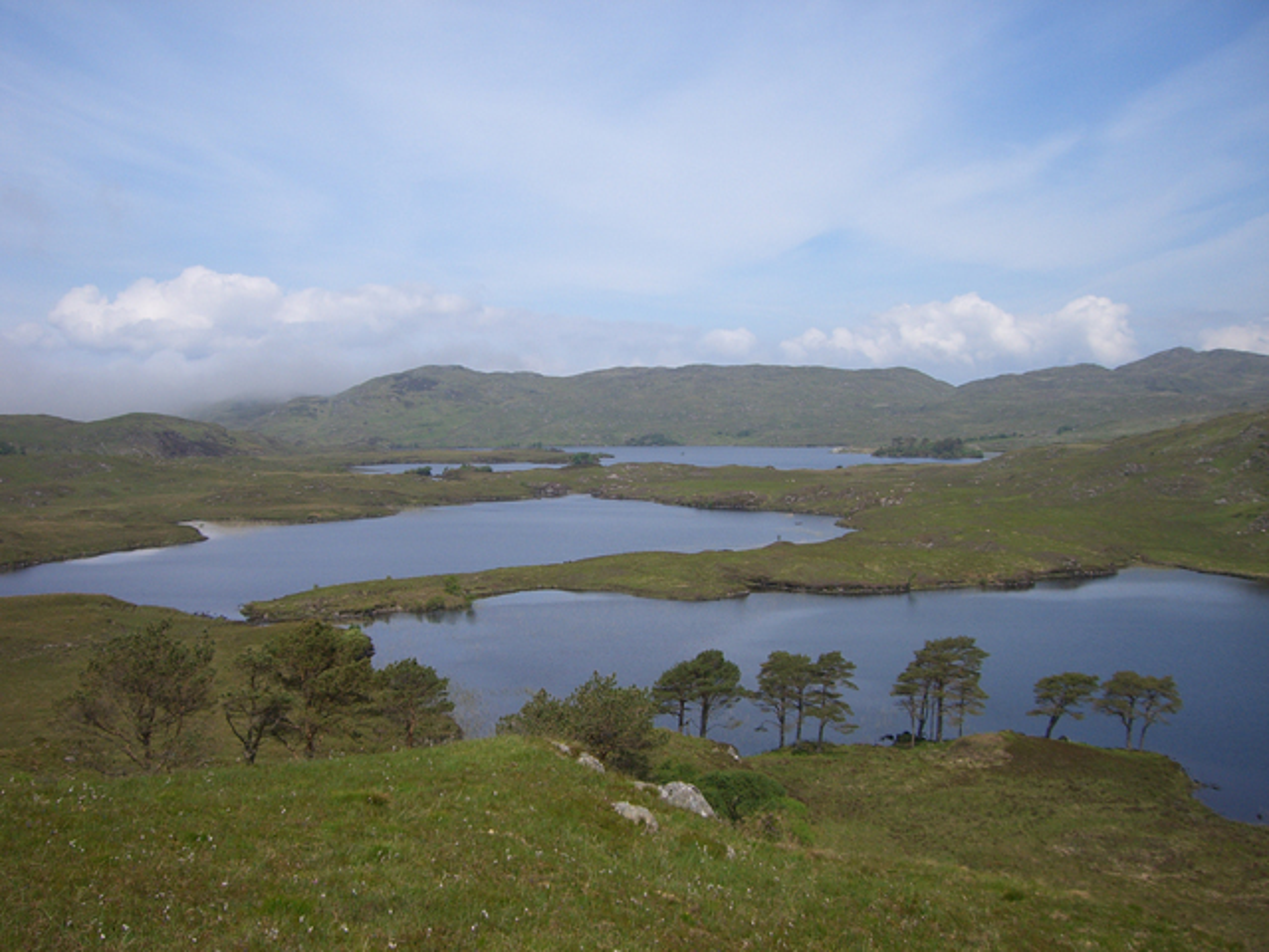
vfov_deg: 37.7
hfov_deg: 49.0
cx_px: 634
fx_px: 1393
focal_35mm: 38
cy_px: 476
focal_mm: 6.2
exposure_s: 1/1000
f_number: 4.3
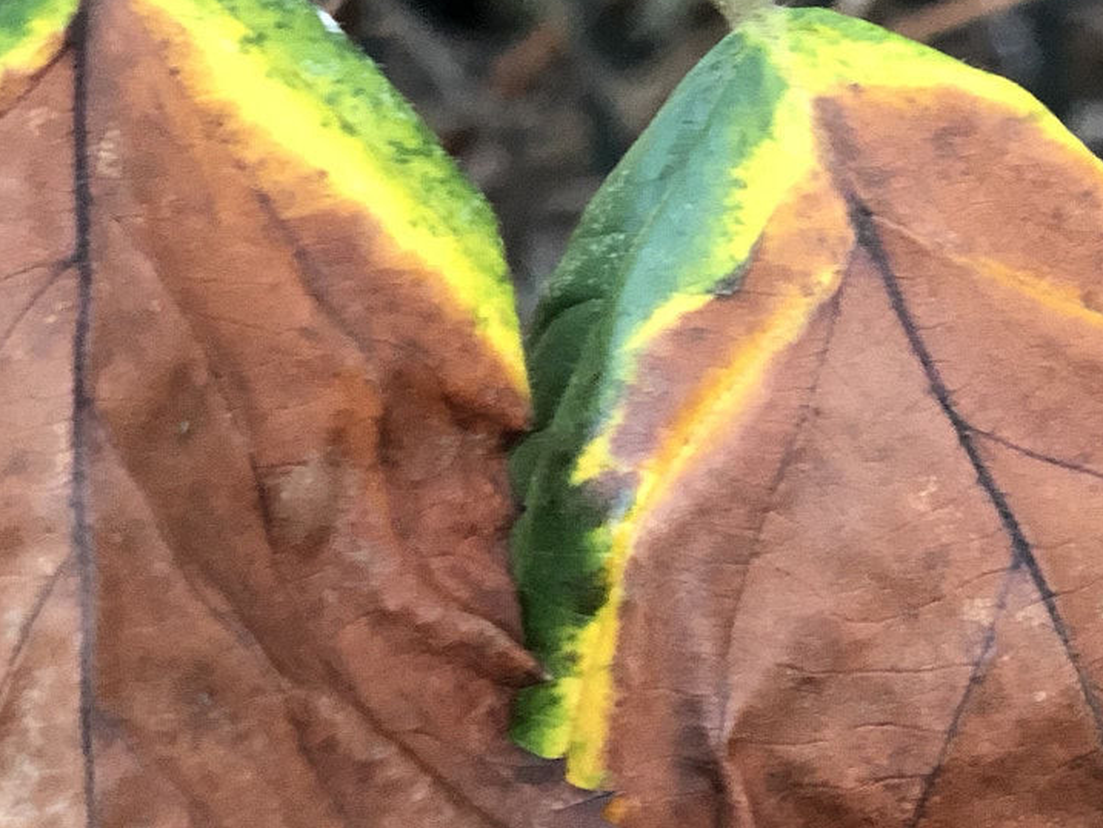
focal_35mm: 116
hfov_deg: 17.0
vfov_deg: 12.7
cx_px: 563
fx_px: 3697
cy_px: 754
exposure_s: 1/20
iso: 160
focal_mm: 6
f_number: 2.4
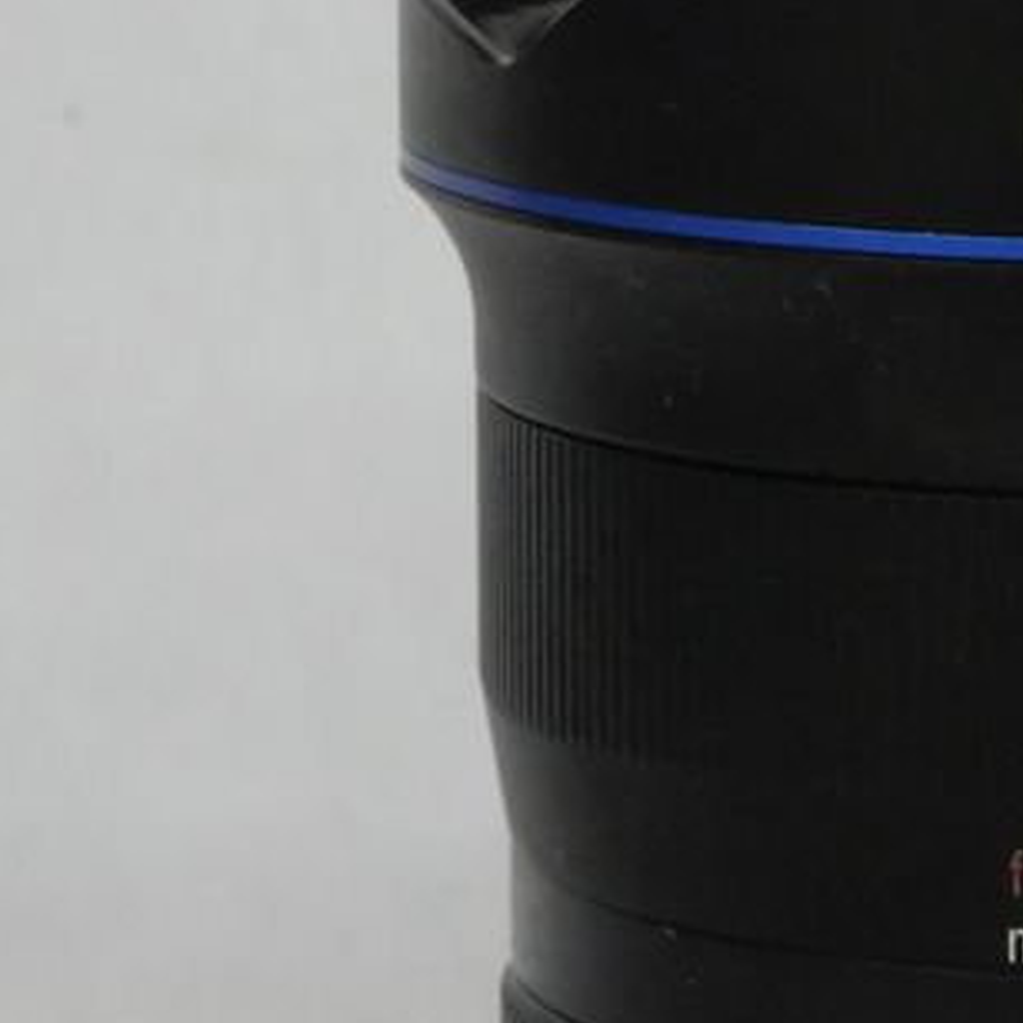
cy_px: 776
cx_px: 1236
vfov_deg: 7.9
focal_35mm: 221
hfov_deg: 7.8
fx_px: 7389
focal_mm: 32
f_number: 11
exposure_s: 1/80
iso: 3200
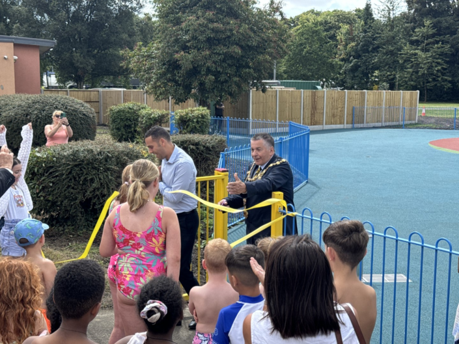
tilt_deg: -7.8
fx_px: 637
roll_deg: -1.8
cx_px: 230
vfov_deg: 30.3
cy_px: 172
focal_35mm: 48
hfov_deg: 39.7
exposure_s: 1/1395
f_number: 1.78
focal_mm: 6.76
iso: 64
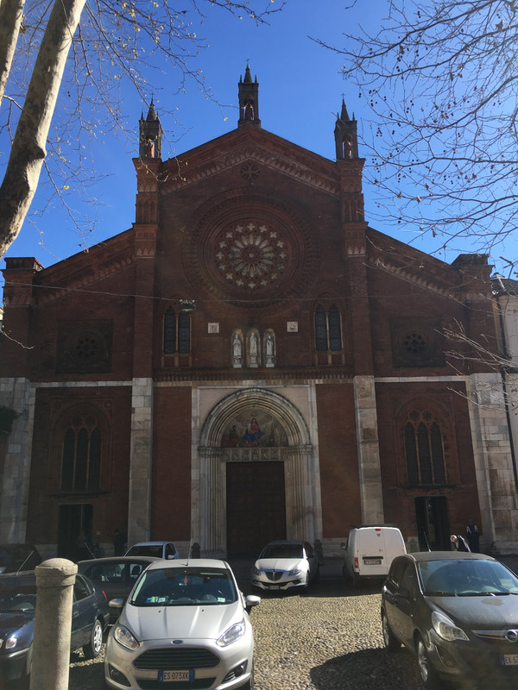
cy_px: 345
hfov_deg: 48.2
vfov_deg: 61.7
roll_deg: +2.3
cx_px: 259
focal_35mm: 29
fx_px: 579
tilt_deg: +15.8
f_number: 2.2
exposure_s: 1/1115
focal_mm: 4.15
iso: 25
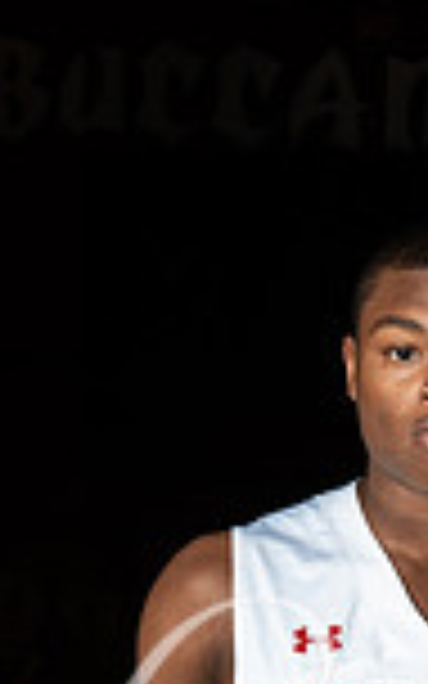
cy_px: 752
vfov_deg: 11.4
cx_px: 455
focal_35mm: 181
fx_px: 3378
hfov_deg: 7.2
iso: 320
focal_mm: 60
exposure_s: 1/200
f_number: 14
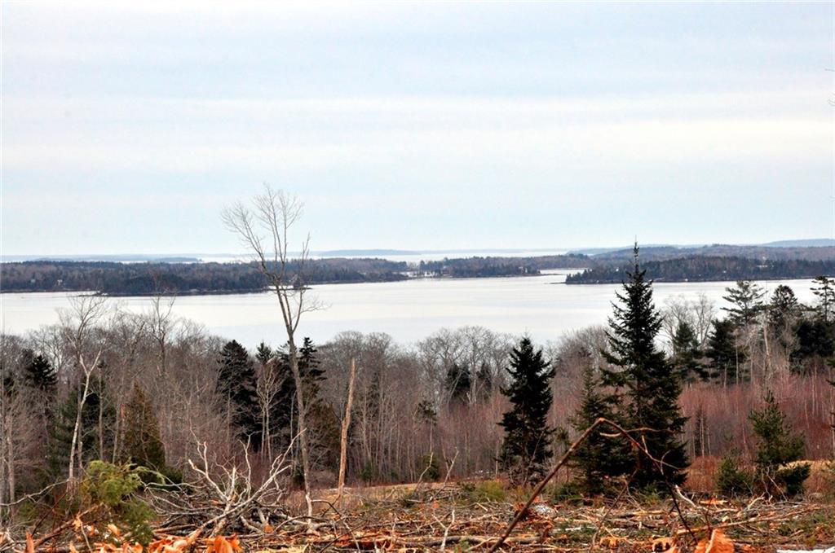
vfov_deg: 15.7
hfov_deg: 23.4
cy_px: 276
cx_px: 418
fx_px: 2014
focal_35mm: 87
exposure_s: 1/320
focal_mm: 58
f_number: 16
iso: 800
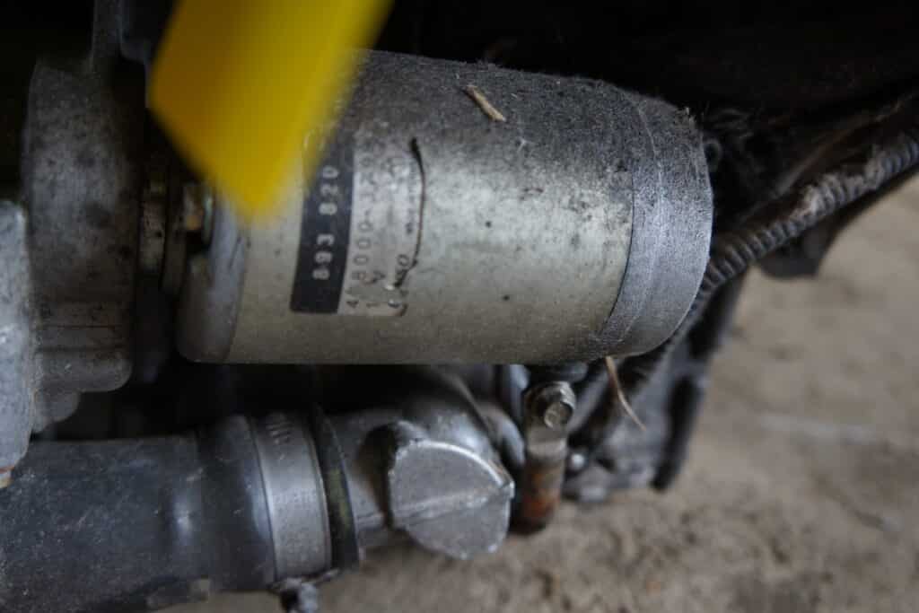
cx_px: 460
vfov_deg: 41.7
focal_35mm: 32
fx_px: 804
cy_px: 306
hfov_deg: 59.5
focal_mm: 21
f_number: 4
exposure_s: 1/60
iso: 250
═══
**Work required**
Only the pictures are to be dropped; return everything else in the listing exactly.

**Answer to this exercise**
vfov_deg: 37.7
hfov_deg: 49.0
cx_px: 634
fx_px: 1393
focal_35mm: 38
cy_px: 476
focal_mm: 6.2
exposure_s: 1/1000
f_number: 4.3
focal_35mm: 116
hfov_deg: 17.0
vfov_deg: 12.7
cx_px: 563
fx_px: 3697
cy_px: 754
exposure_s: 1/20
iso: 160
focal_mm: 6
f_number: 2.4
cy_px: 776
cx_px: 1236
vfov_deg: 7.9
focal_35mm: 221
hfov_deg: 7.8
fx_px: 7389
focal_mm: 32
f_number: 11
exposure_s: 1/80
iso: 3200
tilt_deg: -7.8
fx_px: 637
roll_deg: -1.8
cx_px: 230
vfov_deg: 30.3
cy_px: 172
focal_35mm: 48
hfov_deg: 39.7
exposure_s: 1/1395
f_number: 1.78
focal_mm: 6.76
iso: 64
cy_px: 345
hfov_deg: 48.2
vfov_deg: 61.7
roll_deg: +2.3
cx_px: 259
focal_35mm: 29
fx_px: 579
tilt_deg: +15.8
f_number: 2.2
exposure_s: 1/1115
focal_mm: 4.15
iso: 25
cy_px: 752
vfov_deg: 11.4
cx_px: 455
focal_35mm: 181
fx_px: 3378
hfov_deg: 7.2
iso: 320
focal_mm: 60
exposure_s: 1/200
f_number: 14
vfov_deg: 15.7
hfov_deg: 23.4
cy_px: 276
cx_px: 418
fx_px: 2014
focal_35mm: 87
exposure_s: 1/320
focal_mm: 58
f_number: 16
iso: 800
cx_px: 460
vfov_deg: 41.7
focal_35mm: 32
fx_px: 804
cy_px: 306
hfov_deg: 59.5
focal_mm: 21
f_number: 4
exposure_s: 1/60
iso: 250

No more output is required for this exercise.